## Begin DATA FOR THIS TASK
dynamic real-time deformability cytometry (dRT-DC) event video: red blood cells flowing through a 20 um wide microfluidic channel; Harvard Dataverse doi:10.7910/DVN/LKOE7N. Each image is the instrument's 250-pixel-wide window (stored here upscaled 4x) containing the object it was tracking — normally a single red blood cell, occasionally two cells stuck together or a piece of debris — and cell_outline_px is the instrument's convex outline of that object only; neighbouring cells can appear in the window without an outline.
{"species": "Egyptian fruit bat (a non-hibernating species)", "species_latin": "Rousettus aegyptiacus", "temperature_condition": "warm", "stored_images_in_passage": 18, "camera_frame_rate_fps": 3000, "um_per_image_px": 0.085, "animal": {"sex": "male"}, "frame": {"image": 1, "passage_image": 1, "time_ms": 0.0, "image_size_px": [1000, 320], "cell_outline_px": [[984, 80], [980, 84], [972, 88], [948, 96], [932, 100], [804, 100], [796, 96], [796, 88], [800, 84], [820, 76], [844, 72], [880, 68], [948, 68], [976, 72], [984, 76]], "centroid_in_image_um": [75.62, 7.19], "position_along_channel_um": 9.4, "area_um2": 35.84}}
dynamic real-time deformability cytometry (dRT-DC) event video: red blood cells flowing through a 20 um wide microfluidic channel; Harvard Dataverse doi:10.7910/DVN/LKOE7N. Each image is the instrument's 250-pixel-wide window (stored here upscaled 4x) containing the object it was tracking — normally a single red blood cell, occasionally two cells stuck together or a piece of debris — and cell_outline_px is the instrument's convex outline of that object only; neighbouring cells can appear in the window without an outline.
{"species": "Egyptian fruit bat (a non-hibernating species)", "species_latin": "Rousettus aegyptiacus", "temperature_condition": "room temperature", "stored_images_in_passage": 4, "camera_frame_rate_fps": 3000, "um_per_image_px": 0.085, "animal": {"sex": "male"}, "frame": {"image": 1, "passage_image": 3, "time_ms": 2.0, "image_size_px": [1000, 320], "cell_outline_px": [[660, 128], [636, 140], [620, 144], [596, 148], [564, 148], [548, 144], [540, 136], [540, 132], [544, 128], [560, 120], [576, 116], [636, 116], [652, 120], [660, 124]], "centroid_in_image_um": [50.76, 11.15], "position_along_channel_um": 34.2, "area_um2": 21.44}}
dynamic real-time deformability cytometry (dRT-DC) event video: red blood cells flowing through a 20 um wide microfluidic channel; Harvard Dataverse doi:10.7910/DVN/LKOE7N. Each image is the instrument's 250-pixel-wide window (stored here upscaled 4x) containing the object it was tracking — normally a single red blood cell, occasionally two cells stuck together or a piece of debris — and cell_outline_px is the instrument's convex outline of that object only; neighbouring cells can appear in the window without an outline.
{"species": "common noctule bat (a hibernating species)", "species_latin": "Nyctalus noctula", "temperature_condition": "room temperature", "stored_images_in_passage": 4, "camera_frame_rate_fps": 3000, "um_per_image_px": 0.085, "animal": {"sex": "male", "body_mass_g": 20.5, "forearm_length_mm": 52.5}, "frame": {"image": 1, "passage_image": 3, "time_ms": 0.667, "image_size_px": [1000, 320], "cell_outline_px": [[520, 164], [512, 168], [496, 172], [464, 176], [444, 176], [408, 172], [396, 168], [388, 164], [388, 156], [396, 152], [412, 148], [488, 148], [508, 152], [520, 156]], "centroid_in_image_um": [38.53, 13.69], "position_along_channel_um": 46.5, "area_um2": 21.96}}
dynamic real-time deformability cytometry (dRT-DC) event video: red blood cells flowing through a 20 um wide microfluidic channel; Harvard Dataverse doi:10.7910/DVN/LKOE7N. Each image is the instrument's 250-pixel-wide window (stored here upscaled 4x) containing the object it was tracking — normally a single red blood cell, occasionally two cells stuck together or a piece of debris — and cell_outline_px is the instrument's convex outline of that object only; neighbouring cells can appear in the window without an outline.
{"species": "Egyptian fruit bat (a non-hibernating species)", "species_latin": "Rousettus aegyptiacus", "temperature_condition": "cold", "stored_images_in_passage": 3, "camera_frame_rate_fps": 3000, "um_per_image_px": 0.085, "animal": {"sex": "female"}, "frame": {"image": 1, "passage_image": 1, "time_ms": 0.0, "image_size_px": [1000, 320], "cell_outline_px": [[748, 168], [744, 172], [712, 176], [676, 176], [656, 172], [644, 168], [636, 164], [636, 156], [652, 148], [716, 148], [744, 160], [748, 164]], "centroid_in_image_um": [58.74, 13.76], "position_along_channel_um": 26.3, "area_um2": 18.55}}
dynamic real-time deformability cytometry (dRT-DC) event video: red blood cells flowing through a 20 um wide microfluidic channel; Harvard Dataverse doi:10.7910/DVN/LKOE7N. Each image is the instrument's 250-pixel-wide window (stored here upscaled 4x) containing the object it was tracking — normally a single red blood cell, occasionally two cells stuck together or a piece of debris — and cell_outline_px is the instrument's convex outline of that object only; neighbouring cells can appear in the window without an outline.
## End DATA FOR THIS TASK
- EXERCISE GOAL -
Transcribe every entry verbatim.

- FINAL ANSWER -
dynamic real-time deformability cytometry (dRT-DC) event video: red blood cells flowing through a 20 um wide microfluidic channel; Harvard Dataverse doi:10.7910/DVN/LKOE7N. Each image is the instrument's 250-pixel-wide window (stored here upscaled 4x) containing the object it was tracking — normally a single red blood cell, occasionally two cells stuck together or a piece of debris — and cell_outline_px is the instrument's convex outline of that object only; neighbouring cells can appear in the window without an outline.
{"species": "Egyptian fruit bat (a non-hibernating species)", "species_latin": "Rousettus aegyptiacus", "temperature_condition": "warm", "stored_images_in_passage": 18, "camera_frame_rate_fps": 3000, "um_per_image_px": 0.085, "animal": {"sex": "male"}, "frame": {"image": 1, "passage_image": 1, "time_ms": 0.0, "image_size_px": [1000, 320], "cell_outline_px": [[984, 80], [980, 84], [972, 88], [948, 96], [932, 100], [804, 100], [796, 96], [796, 88], [800, 84], [820, 76], [844, 72], [880, 68], [948, 68], [976, 72], [984, 76]], "centroid_in_image_um": [75.62, 7.19], "position_along_channel_um": 9.4, "area_um2": 35.84}}
dynamic real-time deformability cytometry (dRT-DC) event video: red blood cells flowing through a 20 um wide microfluidic channel; Harvard Dataverse doi:10.7910/DVN/LKOE7N. Each image is the instrument's 250-pixel-wide window (stored here upscaled 4x) containing the object it was tracking — normally a single red blood cell, occasionally two cells stuck together or a piece of debris — and cell_outline_px is the instrument's convex outline of that object only; neighbouring cells can appear in the window without an outline.
{"species": "Egyptian fruit bat (a non-hibernating species)", "species_latin": "Rousettus aegyptiacus", "temperature_condition": "room temperature", "stored_images_in_passage": 4, "camera_frame_rate_fps": 3000, "um_per_image_px": 0.085, "animal": {"sex": "male"}, "frame": {"image": 1, "passage_image": 3, "time_ms": 2.0, "image_size_px": [1000, 320], "cell_outline_px": [[660, 128], [636, 140], [620, 144], [596, 148], [564, 148], [548, 144], [540, 136], [540, 132], [544, 128], [560, 120], [576, 116], [636, 116], [652, 120], [660, 124]], "centroid_in_image_um": [50.76, 11.15], "position_along_channel_um": 34.2, "area_um2": 21.44}}
dynamic real-time deformability cytometry (dRT-DC) event video: red blood cells flowing through a 20 um wide microfluidic channel; Harvard Dataverse doi:10.7910/DVN/LKOE7N. Each image is the instrument's 250-pixel-wide window (stored here upscaled 4x) containing the object it was tracking — normally a single red blood cell, occasionally two cells stuck together or a piece of debris — and cell_outline_px is the instrument's convex outline of that object only; neighbouring cells can appear in the window without an outline.
{"species": "common noctule bat (a hibernating species)", "species_latin": "Nyctalus noctula", "temperature_condition": "room temperature", "stored_images_in_passage": 4, "camera_frame_rate_fps": 3000, "um_per_image_px": 0.085, "animal": {"sex": "male", "body_mass_g": 20.5, "forearm_length_mm": 52.5}, "frame": {"image": 1, "passage_image": 3, "time_ms": 0.667, "image_size_px": [1000, 320], "cell_outline_px": [[520, 164], [512, 168], [496, 172], [464, 176], [444, 176], [408, 172], [396, 168], [388, 164], [388, 156], [396, 152], [412, 148], [488, 148], [508, 152], [520, 156]], "centroid_in_image_um": [38.53, 13.69], "position_along_channel_um": 46.5, "area_um2": 21.96}}
dynamic real-time deformability cytometry (dRT-DC) event video: red blood cells flowing through a 20 um wide microfluidic channel; Harvard Dataverse doi:10.7910/DVN/LKOE7N. Each image is the instrument's 250-pixel-wide window (stored here upscaled 4x) containing the object it was tracking — normally a single red blood cell, occasionally two cells stuck together or a piece of debris — and cell_outline_px is the instrument's convex outline of that object only; neighbouring cells can appear in the window without an outline.
{"species": "Egyptian fruit bat (a non-hibernating species)", "species_latin": "Rousettus aegyptiacus", "temperature_condition": "cold", "stored_images_in_passage": 3, "camera_frame_rate_fps": 3000, "um_per_image_px": 0.085, "animal": {"sex": "female"}, "frame": {"image": 1, "passage_image": 1, "time_ms": 0.0, "image_size_px": [1000, 320], "cell_outline_px": [[748, 168], [744, 172], [712, 176], [676, 176], [656, 172], [644, 168], [636, 164], [636, 156], [652, 148], [716, 148], [744, 160], [748, 164]], "centroid_in_image_um": [58.74, 13.76], "position_along_channel_um": 26.3, "area_um2": 18.55}}
dynamic real-time deformability cytometry (dRT-DC) event video: red blood cells flowing through a 20 um wide microfluidic channel; Harvard Dataverse doi:10.7910/DVN/LKOE7N. Each image is the instrument's 250-pixel-wide window (stored here upscaled 4x) containing the object it was tracking — normally a single red blood cell, occasionally two cells stuck together or a piece of debris — and cell_outline_px is the instrument's convex outline of that object only; neighbouring cells can appear in the window without an outline.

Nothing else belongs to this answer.